Jos Louis
- Owner: Vachon Inc. a division of Canada Bread
- Country: Canada
- Markets: Canada, United States
- Previous owners: Arcade Vachon and his wife Rose-Anna Giroux later bought by Saputo Inc.
- Website: http://www.vachon.com/

= Jos Louis =

Canadian confection

Jos Louis is a Canadian confection consisting of two chocolate cake rounds with a creamy filling within a milk chocolate shell, made by Vachon Inc. It resembles a chocolate version of the May West dessert. It was created in 1932 and named after two of the Vachon sons, Joseph and Louis ("Jos" is a traditional contraction of "Joseph"). However, as the May West was named after the popular American actress Mae West, a misconception exists that the Jos Louis was named after the popular American boxer Joe Louis born in 1914.

== Variations ==
The Jos Louis is also available in a 30-gram half-moon shape, called the 1/2 Jos Louis, and a bar-shaped version called the Jos Louis bar.

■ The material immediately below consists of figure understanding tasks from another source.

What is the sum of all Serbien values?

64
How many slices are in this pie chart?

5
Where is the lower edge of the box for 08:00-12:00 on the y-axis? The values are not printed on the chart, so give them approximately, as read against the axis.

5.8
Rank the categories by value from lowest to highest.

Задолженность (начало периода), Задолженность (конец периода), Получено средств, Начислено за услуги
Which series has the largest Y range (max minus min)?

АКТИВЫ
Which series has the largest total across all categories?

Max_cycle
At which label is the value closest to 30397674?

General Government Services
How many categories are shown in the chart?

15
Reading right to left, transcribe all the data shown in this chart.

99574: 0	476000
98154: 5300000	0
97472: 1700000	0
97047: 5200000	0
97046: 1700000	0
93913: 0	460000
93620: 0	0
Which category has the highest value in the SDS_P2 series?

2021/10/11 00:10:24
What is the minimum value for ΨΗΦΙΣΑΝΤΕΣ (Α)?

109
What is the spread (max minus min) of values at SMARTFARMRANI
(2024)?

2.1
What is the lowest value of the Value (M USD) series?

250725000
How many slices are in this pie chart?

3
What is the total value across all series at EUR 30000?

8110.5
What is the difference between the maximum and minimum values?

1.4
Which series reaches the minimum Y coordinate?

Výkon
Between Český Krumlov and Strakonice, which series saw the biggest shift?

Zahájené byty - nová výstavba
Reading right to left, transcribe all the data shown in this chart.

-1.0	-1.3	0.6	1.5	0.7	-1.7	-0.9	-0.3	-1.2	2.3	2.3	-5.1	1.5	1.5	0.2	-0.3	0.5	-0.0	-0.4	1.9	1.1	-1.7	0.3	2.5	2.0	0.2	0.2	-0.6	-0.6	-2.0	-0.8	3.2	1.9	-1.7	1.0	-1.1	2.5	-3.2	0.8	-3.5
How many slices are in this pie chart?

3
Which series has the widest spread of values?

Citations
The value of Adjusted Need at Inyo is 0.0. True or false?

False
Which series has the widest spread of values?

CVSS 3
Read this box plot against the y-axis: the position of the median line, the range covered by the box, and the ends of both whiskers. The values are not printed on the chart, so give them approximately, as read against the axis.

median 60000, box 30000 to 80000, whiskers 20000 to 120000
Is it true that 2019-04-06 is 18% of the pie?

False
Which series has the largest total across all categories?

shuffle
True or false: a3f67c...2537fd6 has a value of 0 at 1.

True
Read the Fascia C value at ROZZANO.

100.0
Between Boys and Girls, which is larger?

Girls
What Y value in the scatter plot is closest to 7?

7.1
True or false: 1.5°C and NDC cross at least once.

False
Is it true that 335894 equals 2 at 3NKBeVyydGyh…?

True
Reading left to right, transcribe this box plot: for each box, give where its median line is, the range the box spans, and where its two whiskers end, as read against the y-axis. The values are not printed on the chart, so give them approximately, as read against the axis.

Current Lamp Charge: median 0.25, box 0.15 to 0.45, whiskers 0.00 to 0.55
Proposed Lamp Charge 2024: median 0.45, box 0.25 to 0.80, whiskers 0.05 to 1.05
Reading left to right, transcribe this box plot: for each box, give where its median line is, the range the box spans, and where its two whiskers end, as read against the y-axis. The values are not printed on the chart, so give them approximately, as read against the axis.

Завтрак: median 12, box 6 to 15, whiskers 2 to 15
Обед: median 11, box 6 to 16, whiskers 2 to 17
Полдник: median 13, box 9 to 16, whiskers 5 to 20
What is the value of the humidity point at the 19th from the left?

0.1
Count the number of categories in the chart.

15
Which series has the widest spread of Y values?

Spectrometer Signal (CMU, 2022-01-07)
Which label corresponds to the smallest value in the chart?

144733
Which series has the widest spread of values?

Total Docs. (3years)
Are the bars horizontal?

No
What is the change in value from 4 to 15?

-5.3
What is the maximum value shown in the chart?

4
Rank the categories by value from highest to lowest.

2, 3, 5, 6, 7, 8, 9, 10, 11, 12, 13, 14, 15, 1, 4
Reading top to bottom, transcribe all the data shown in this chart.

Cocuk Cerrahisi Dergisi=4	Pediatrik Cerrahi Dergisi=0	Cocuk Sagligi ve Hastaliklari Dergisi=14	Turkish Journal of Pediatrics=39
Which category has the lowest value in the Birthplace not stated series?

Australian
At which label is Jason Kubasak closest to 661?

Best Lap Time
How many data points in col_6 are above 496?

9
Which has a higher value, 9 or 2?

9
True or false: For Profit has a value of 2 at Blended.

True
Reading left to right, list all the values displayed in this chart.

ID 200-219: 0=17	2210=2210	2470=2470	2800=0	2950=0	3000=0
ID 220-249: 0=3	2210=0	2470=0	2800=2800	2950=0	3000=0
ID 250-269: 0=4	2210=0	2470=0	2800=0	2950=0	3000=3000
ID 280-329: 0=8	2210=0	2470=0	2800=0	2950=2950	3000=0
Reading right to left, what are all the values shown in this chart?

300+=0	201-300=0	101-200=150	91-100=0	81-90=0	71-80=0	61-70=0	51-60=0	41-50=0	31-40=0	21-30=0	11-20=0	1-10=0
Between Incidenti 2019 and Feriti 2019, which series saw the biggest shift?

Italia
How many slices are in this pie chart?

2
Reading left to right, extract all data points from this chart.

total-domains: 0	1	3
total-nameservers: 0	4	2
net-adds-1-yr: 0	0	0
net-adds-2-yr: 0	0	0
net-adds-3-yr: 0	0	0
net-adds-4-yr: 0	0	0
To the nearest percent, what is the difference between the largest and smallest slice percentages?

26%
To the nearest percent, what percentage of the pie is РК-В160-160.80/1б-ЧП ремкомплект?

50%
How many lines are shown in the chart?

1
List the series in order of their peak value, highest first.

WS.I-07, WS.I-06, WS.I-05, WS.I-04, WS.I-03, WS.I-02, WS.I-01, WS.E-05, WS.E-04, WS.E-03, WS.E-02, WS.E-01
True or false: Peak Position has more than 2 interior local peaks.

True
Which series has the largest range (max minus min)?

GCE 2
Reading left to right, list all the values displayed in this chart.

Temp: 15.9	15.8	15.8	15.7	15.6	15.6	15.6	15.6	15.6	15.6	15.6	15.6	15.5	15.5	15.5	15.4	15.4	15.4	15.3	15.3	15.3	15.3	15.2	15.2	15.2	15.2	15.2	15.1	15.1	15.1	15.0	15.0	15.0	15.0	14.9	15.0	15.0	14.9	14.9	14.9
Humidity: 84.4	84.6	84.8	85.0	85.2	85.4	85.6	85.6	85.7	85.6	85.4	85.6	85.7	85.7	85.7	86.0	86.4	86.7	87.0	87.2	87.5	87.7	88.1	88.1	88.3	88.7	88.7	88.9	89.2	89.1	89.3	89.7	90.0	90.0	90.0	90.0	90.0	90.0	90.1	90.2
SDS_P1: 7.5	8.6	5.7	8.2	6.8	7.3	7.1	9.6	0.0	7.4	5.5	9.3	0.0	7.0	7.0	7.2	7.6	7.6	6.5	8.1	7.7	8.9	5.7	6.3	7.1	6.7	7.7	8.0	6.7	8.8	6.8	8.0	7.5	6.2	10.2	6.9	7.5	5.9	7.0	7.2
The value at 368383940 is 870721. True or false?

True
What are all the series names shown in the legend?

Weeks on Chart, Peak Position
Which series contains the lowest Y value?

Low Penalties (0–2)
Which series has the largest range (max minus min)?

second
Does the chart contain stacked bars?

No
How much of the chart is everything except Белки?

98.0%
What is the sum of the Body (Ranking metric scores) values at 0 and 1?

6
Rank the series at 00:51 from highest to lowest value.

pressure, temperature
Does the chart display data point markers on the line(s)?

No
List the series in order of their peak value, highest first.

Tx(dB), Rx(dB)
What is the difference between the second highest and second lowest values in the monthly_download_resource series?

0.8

The bar contains the normal creamy filling found in the Jos Louis and also has a chocolate filling and weighs 53 grams. The ½ Moon cake is essentially a Jos Louis without the chocolaty coating, but has a smaller portion size of 51 grams. The ½ Moon is available in either chocolate or vanilla. A double-layered variant, the Super Jos Louis, has two layers of creamy filling in the middle.

In 2006, Entenmann's began distributing an equivalent of the ½ Moon in the US, with "Enten-Mini's Chocolate Half Rounds".